EXERCISE AIM:
Using the records below, give again exactly the lines from the line that contains "wall art: present [47,82,91,124]" through the line that contains "wall art: none [145,68,352,164]", both ends included, and only those.

(TASK INPUT)

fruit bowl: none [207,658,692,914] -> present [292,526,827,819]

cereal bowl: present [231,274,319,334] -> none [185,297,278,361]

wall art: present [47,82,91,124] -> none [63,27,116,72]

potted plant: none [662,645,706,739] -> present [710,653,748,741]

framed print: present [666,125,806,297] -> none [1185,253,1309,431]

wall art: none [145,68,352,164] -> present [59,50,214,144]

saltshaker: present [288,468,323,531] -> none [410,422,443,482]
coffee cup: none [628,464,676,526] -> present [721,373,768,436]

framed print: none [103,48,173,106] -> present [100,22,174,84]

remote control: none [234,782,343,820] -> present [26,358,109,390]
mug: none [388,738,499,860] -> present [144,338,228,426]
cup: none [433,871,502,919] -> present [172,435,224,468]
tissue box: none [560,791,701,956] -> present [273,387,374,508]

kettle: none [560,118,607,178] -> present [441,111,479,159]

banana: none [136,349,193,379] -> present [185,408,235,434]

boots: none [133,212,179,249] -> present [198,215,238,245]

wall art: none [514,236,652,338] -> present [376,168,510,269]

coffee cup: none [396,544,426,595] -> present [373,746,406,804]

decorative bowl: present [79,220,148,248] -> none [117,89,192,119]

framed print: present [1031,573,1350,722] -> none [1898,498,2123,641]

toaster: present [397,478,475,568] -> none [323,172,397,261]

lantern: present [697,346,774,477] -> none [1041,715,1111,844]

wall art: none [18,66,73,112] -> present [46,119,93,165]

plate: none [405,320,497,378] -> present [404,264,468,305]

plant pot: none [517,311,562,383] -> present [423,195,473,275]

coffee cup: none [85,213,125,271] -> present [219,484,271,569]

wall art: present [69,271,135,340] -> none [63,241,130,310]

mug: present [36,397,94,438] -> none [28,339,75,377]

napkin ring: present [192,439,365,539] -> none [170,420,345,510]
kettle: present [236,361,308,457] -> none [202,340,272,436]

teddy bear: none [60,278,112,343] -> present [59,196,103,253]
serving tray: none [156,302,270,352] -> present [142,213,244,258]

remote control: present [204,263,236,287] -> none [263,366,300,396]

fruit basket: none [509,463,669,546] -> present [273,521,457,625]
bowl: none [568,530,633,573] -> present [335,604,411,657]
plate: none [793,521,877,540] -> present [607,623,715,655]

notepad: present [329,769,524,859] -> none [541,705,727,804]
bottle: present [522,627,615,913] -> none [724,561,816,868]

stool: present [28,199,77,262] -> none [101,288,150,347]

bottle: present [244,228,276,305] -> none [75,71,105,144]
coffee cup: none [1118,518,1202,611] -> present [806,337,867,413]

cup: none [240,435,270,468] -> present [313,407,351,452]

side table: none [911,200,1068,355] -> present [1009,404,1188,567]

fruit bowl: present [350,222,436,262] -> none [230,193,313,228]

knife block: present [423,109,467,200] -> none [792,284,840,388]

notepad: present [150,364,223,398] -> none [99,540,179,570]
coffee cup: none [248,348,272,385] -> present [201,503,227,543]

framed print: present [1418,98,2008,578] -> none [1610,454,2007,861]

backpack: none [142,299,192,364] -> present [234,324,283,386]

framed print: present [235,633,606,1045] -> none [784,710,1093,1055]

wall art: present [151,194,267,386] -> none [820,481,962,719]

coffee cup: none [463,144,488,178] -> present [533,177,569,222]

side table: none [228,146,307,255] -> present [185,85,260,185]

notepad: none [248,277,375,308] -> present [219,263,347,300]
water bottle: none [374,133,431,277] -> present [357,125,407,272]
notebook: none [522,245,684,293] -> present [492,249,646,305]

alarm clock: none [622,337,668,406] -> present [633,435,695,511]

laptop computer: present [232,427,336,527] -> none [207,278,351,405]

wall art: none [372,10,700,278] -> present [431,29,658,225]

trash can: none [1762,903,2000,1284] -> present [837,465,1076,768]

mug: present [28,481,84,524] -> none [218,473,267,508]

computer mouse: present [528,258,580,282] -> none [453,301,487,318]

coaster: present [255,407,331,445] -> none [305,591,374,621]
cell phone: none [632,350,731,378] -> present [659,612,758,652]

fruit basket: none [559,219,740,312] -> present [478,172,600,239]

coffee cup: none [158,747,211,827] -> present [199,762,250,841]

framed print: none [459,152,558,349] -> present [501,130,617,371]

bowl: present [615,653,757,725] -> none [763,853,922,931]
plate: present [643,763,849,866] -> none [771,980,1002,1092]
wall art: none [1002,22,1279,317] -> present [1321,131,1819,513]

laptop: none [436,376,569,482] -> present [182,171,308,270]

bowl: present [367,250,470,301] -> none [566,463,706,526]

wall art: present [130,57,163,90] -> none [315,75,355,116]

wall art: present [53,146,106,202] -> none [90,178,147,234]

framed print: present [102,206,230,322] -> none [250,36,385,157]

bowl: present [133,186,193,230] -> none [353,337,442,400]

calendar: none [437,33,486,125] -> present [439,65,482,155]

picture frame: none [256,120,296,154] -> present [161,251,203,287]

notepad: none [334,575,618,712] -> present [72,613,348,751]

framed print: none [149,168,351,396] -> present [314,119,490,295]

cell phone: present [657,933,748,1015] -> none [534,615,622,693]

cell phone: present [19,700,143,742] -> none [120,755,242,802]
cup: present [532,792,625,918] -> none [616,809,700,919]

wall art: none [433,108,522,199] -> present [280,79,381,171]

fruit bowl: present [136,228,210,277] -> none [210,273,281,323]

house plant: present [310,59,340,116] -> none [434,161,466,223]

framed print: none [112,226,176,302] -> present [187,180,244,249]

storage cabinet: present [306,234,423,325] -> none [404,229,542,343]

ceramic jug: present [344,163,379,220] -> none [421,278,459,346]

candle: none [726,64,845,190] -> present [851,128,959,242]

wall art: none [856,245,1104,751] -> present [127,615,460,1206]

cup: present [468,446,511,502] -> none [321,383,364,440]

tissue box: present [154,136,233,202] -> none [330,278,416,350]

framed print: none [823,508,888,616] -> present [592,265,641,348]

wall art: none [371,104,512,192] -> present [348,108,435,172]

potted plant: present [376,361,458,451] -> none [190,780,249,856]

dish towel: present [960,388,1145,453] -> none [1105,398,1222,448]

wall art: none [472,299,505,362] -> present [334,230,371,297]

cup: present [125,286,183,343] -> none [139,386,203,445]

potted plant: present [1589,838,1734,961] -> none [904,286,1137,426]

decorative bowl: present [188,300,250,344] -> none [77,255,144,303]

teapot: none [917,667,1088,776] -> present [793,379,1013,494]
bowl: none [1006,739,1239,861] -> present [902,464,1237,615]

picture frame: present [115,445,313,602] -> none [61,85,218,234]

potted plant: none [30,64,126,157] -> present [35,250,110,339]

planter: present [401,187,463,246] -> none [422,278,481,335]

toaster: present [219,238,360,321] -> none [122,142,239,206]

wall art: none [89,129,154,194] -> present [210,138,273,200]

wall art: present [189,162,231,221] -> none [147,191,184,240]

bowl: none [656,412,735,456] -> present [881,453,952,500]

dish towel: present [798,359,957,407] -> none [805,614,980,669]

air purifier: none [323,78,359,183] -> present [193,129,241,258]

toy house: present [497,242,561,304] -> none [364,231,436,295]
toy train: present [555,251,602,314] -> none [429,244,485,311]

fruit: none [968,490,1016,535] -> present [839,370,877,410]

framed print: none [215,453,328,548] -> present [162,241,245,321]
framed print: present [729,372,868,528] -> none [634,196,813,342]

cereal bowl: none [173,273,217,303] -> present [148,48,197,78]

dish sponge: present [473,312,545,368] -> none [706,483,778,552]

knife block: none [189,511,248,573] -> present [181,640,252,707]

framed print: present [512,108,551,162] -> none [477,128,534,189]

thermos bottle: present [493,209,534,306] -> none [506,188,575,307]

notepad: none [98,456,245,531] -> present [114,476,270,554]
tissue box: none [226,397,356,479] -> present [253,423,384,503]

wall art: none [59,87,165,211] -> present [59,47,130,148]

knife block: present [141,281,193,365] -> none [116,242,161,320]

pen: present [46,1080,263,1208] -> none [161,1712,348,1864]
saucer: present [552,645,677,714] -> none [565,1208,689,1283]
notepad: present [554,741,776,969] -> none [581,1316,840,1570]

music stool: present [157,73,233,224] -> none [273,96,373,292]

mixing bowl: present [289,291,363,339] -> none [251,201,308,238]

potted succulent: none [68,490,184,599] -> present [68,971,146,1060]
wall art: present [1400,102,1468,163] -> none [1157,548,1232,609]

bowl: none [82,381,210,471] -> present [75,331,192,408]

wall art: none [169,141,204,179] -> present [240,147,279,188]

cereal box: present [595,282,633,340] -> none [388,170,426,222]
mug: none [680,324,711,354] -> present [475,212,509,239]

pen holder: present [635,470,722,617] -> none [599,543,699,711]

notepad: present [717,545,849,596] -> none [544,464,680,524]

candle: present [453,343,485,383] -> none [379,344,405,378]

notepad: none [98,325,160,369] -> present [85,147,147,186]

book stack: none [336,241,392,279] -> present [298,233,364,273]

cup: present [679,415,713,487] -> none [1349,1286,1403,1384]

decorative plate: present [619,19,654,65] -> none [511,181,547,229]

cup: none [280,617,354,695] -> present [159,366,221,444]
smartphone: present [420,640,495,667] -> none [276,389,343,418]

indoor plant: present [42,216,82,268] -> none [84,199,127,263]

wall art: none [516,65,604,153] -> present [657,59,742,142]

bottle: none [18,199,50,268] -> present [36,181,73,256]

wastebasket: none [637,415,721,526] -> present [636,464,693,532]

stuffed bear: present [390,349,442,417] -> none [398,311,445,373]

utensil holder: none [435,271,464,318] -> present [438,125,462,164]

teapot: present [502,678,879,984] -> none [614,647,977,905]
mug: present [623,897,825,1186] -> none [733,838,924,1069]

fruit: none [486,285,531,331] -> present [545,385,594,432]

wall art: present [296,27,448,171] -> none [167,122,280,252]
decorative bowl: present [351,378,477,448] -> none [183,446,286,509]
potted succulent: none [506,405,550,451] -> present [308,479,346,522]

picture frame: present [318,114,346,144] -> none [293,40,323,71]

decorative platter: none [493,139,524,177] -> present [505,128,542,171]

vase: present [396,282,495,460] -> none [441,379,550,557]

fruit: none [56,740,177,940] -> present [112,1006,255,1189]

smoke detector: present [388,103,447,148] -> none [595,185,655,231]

(End TASK INPUT)

WRITTEN SOLUTION:
wall art: present [47,82,91,124] -> none [63,27,116,72]

potted plant: none [662,645,706,739] -> present [710,653,748,741]

framed print: present [666,125,806,297] -> none [1185,253,1309,431]

wall art: none [145,68,352,164] -> present [59,50,214,144]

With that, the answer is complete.